■ **Task to complete**
Your copy should hold every record exactly and no images.

(Dataset items)
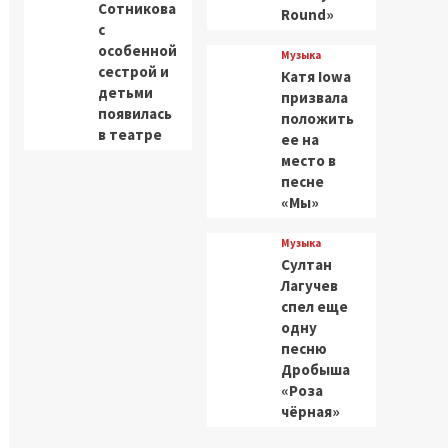
Сотникова
Round»
с
особенной
Музыка
сестрой и
Катя Iowa
детьми
призвала
появилась
положить
в театре
ее на
место в
песне
«Мы»
Музыка
Султан
Лагучев
спел еще
одну
песню
Дробыша
«Роза
чёрная»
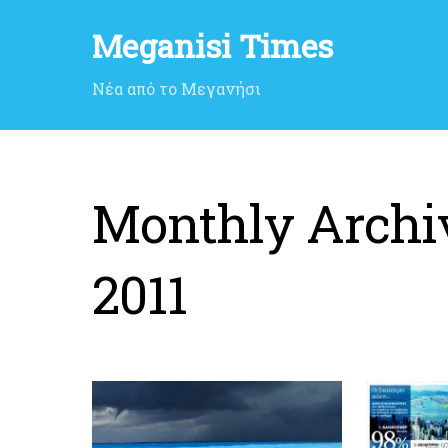
Meganisi Times
Νέα από το Μεγανήσι
Monthly Archi
2011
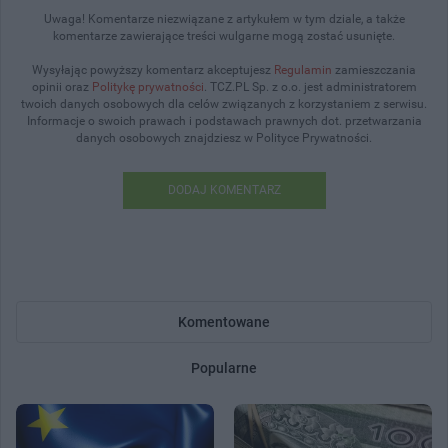
Uwaga! Komentarze niezwiązane z artykułem w tym dziale, a także
komentarze zawierające treści wulgarne mogą zostać usunięte.
Wysyłając powyższy komentarz akceptujesz
Regulamin
zamieszczania
opinii oraz
Politykę prywatności
. TCZ.PL Sp. z o.o. jest administratorem
twoich danych osobowych dla celów związanych z korzystaniem z serwisu.
Informacje o swoich prawach i podstawach prawnych dot. przetwarzania
danych osobowych znajdziesz w Polityce Prywatności.
DODAJ KOMENTARZ
Komentowane
Popularne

■ **The completed task**
Сотникова
Round»
с
особенной
Музыка
сестрой и
Катя Iowa
детьми
призвала
появилась
положить
в театре
ее на
место в
песне
«Мы»
Музыка
Султан
Лагучев
спел еще
одну
песню
Дробыша
«Роза
чёрная»
Meganisi Times
Νέα από το Μεγανήσι
Monthly Archi
2011
Uwaga! Komentarze niezwiązane z artykułem w tym dziale, a także
komentarze zawierające treści wulgarne mogą zostać usunięte.
Wysyłając powyższy komentarz akceptujesz
Regulamin
zamieszczania
opinii oraz
Politykę prywatności
. TCZ.PL Sp. z o.o. jest administratorem
twoich danych osobowych dla celów związanych z korzystaniem z serwisu.
Informacje o swoich prawach i podstawach prawnych dot. przetwarzania
danych osobowych znajdziesz w Polityce Prywatności.
DODAJ KOMENTARZ
Komentowane
Popularne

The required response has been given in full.